The brain is essentially made up of around 100 billion neurons, accompanied by ten times as manynon-neuronal cells (Glial cells). Action potentials generated by these neurons are transmitted between cells as electrical signals. On the other hand, it is known that chemical substances or ions called neurotransmitters move between the tiny voids at the cell-cell junctions and play an important role both in controlling brain functions as chemical signals, as well as in the pathophysiology of the brain. In other words, in order to investigate detailed brain functions and pathologies based on the elucidation of chemical signal transduction mechanisms, it is necessary to develop technology to visualise and measure the dynamics of chemical substances distributed in the extracellular space from a few micrometres (cellular level) to several hundred µm (cell population level). However, most conventional devices for chemical signal detection tend to rely on passing an electric current through a single tiny electrode with a diameter of several tens of microns, or electrodes arranged at intervals of several 100 microns.These barriers to miniaturization and downsizinghave, up to now, prevented the realization of sensors capable of measuring the distribution of chemical information at the micron level.

Professor Sawada's laboratory however, has developed a semiconductor image sensor that captures ion movement like a camera. It achieves this by using semiconductor technology to miniaturise and integrate potential detection elements that are sensitive to hydrogen ions, which has promoted the development of highly functional sensors. The researchers fabricated an imaging device for multisensing in which metal electrodes are formed in a lattice shape at intervals of 6 µm on the developed sensor array, and realized the real-time simultaneous measurement of lactate and hydrogen ions involved in memory formation by applying a recognition element (enzyme) that selectively detects biomolecules. In addition, recognition elements corresponding to biomolecules can be also patterned on the electrode array, enabling the simultaneous multichemical measurement of two or more types of neurotransmitters.

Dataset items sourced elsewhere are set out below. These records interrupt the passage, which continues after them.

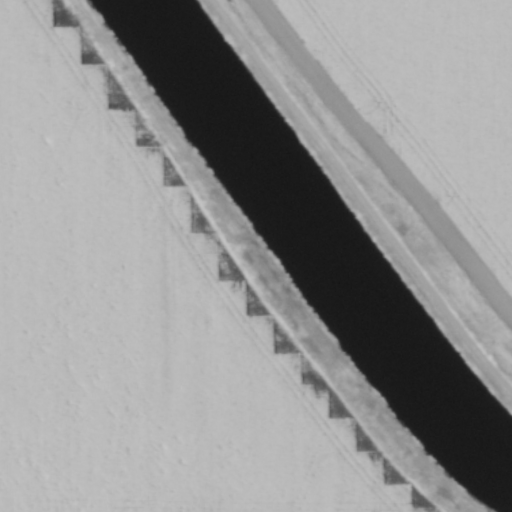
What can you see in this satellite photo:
crop: (424, 107)
road: (356, 199)
crop: (135, 332)
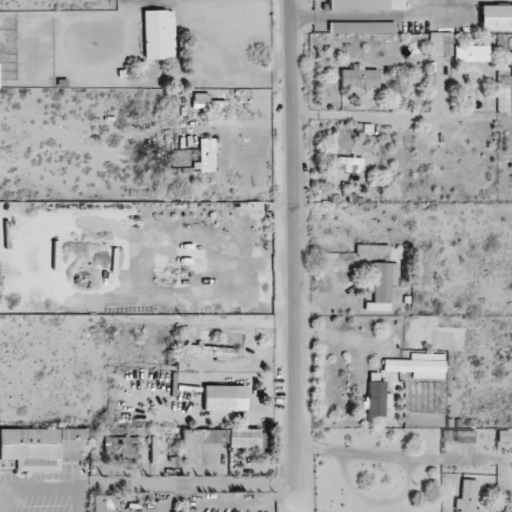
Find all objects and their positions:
building: (364, 5)
building: (496, 17)
building: (361, 27)
building: (158, 34)
building: (440, 43)
building: (471, 53)
building: (359, 78)
building: (504, 87)
building: (206, 102)
road: (403, 117)
building: (205, 155)
building: (345, 164)
road: (294, 247)
building: (371, 249)
building: (382, 286)
building: (211, 352)
building: (418, 365)
building: (377, 396)
building: (224, 397)
building: (461, 435)
building: (244, 438)
building: (198, 442)
building: (120, 446)
building: (41, 447)
road: (386, 455)
road: (58, 481)
road: (7, 496)
building: (466, 497)
building: (102, 503)
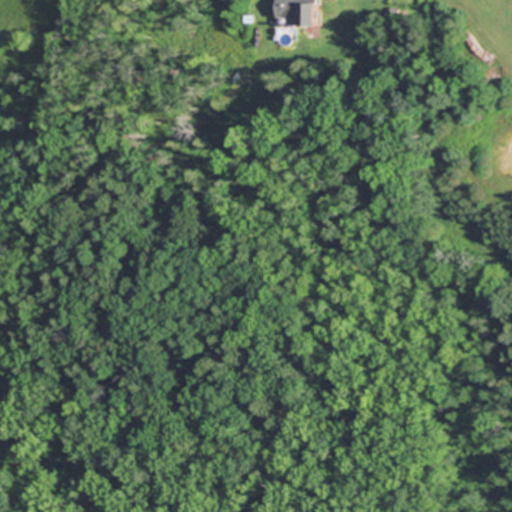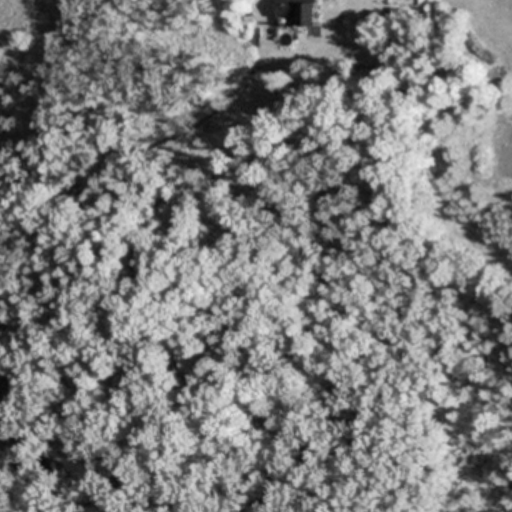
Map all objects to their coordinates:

In the past, one type of biomolecule was measured with a single-point electrode, or one to three types of biomolecules were measured with an electrode array sensor with low spatial resolution. The newly developed feature of “capturing, visualizing, and measuring” two types of chemicals on a surface with high spatial resolution enables the detection of chemical signals in microscopic regions, such as between cells, along with spatiotemporal analysis. This advancement offers insights into chemical phenomena that were previously inaccessible using point-based sensors. In a collaborative experiment with researchers from the Faculty of Medicine, University of Yamanashi, experts in brain science and pharmacology, the response of hippocampal cells (responsible for memory) to drug stimulation was observed. The researchers simultaneously measured lactate release and extracellular pH. This breakthrough enables direct placement and measurement of cells and tissues without any labeling, allowing observation of spatiotemporal changes in ions and neurotransmitters in biological samples. Building on this world-first ion image sensor technology, the team aims to advance its development for social implementation and medical applications.

We plan to proceed with the further enhancement of the functionality and performance of sensors to expand the range of substances to be measured. Furthermore, using sections of diseased tissue, such as brain tissue and tissue forming solid tumours, we plan to undertake applied measurements to elucidate the physiological significance of how molecular dynamics in the environment outside the cell changes in time and space. We also plan to apply this technology to analyzing interactions among chemical substances in the complex extracellular microenvironment and to verify their pharmacological effects.